READING TEXT =
++++++++
Wednesday, December 29, 2010

Human Connectome Project.

You should check out this NY Times article on the Human Connectome project.
Their goal is to run slice after minuscule slice under a powerful electron microscope, develop detailed pictures of the brain’s complex wiring and then stitch the images back together. In short, they want to build a full map of the mind.

The field, at a very nascent stage, is called connectomics, and the neuroscientists pursuing it compare their work to early efforts in genetics. What they are doing, these scientists say, is akin to trying to crack the human genome — only this time around, they want to find how memories, personality traits and skills are stored.
They are searching the neurobiological basis of all forms of stored information. That is a very difficult task, and will take many decades. Even when you have mapped all the connections, which seems to be the primary goal of the project, the interpretation of the findings is a big issue. How do you translate a bunch of connections back into information? That is the big obstacle. We know that your name is stored inside of your brain, and in a few decades we might know all of your connections. But connecting name with a set of connections is nearly impossible. And let's not forget: they analyse a dead brain, and not time slices of the same brain.

Nevertheless, it is very clear that memories are physically stored in the brain, that we have thousands and thousands of them, that the memories undergo changes, and that they spread from brain to brain.

1 comment:

  1. "they analyse a dead brain"

    And a dead brain has *no* memories ... or does it?

    We've always believed that the contents of the brain are not retrievable after brain death, which begins within a few minutes after blood circulation stops.

    But if these scientists believe that memories are physically encoded within a brain in such a way that they're still recoverable well after death, that brings up the intriguing idea that someday it may be able to bring people back to life in some form, even after they're dead, intact with personalities and memories.

    Maybe the people who pay a fortune for perpetual cryopreservation of their bodies aren't such crackpots after all!
++++++++
EXERCISE DATA =

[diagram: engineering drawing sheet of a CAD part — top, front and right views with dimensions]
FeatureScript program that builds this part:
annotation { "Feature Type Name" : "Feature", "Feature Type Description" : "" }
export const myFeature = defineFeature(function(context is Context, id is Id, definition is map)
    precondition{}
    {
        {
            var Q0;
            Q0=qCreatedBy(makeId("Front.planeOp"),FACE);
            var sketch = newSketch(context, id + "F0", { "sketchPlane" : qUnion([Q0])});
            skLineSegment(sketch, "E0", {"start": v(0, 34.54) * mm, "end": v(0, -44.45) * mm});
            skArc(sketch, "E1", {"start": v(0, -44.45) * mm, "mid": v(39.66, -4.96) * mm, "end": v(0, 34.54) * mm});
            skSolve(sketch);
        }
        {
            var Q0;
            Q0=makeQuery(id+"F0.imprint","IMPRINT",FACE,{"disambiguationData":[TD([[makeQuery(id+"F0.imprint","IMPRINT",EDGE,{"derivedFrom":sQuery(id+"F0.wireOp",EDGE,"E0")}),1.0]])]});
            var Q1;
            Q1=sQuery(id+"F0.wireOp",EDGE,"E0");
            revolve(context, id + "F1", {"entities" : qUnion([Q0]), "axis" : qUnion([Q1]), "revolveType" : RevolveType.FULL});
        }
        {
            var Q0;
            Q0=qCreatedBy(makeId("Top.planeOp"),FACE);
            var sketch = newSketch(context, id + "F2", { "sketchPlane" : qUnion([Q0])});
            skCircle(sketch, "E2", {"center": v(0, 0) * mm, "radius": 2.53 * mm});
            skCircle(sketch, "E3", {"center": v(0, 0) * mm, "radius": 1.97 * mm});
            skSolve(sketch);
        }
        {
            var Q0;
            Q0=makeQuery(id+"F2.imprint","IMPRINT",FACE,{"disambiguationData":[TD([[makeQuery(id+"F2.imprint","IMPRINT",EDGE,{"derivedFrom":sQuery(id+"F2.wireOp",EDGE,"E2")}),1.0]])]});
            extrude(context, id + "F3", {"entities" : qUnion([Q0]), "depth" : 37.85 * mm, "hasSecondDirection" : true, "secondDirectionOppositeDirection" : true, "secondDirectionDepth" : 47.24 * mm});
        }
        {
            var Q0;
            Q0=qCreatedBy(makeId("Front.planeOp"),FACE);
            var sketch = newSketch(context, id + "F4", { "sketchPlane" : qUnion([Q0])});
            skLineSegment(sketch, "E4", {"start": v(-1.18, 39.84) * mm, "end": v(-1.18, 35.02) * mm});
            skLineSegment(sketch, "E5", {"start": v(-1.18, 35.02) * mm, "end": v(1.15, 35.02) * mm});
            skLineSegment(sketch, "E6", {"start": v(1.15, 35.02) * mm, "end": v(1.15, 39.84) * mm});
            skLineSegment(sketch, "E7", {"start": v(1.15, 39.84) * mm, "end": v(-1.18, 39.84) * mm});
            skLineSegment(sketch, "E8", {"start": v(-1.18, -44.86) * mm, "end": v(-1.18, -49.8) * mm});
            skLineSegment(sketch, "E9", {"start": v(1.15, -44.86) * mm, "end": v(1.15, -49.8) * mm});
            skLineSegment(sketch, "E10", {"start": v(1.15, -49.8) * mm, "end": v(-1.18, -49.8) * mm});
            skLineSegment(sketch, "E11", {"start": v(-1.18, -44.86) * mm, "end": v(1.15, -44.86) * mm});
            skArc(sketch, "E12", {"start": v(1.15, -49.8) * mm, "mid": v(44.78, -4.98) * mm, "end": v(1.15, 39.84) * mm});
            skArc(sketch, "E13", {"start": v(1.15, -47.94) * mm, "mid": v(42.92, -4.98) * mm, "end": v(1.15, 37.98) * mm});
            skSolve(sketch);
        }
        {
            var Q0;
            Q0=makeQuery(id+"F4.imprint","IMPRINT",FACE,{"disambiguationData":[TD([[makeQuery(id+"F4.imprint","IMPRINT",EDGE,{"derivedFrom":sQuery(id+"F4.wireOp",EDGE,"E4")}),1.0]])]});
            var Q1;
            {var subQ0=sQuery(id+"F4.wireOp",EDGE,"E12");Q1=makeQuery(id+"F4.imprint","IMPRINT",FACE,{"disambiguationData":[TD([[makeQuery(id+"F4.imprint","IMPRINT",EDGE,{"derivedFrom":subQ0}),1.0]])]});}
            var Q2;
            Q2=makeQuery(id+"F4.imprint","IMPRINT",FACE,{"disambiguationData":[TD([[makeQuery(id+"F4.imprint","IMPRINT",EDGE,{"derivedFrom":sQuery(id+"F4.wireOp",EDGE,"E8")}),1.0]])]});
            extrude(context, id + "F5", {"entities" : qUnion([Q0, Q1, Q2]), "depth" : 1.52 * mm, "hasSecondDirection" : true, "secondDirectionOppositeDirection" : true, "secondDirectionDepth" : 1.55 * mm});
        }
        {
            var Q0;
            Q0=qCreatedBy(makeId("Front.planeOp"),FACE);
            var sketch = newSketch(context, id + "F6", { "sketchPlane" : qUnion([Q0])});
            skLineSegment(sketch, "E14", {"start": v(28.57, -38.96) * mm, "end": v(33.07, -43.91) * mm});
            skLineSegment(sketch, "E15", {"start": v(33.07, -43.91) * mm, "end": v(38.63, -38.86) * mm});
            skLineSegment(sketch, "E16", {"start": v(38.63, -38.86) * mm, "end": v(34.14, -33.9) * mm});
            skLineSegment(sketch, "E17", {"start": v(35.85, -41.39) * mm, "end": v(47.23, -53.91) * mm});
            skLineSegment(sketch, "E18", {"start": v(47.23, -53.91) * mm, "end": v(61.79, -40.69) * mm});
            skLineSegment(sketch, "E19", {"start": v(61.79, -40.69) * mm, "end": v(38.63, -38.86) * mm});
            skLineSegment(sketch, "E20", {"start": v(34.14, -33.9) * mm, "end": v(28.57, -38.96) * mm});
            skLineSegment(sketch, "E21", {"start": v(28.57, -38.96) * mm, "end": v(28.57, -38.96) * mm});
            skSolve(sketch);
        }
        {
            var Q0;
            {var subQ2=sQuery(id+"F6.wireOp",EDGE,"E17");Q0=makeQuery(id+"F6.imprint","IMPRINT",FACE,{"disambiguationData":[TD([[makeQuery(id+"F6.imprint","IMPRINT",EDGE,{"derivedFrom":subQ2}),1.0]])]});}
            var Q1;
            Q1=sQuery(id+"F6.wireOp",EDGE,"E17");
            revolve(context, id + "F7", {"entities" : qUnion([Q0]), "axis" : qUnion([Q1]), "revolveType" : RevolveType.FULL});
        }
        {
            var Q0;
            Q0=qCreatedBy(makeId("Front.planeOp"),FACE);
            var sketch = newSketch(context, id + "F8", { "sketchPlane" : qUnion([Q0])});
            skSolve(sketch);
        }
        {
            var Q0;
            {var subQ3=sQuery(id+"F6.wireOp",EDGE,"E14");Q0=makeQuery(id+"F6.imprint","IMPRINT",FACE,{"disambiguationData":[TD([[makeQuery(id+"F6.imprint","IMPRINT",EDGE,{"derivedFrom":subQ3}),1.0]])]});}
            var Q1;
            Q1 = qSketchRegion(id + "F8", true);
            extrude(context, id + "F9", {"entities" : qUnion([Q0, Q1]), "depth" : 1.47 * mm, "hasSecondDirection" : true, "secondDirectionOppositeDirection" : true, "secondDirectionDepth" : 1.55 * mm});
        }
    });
++++++++
GOAL OF THE EXERCISE = Quote from the Human Connectome Project post the passage that begins with the words containing "The field, at" and ends with "skills are stored.". This material has no connection to the post on the Human Connectome Project.

EXERCISE OUTPUT =
The field, at a very nascent stage, is called connectomics, and the neuroscientists pursuing it compare their work to early efforts in genetics. What they are doing, these scientists say, is akin to trying to crack the human genome — only this time around, they want to find how memories, personality traits and skills are stored.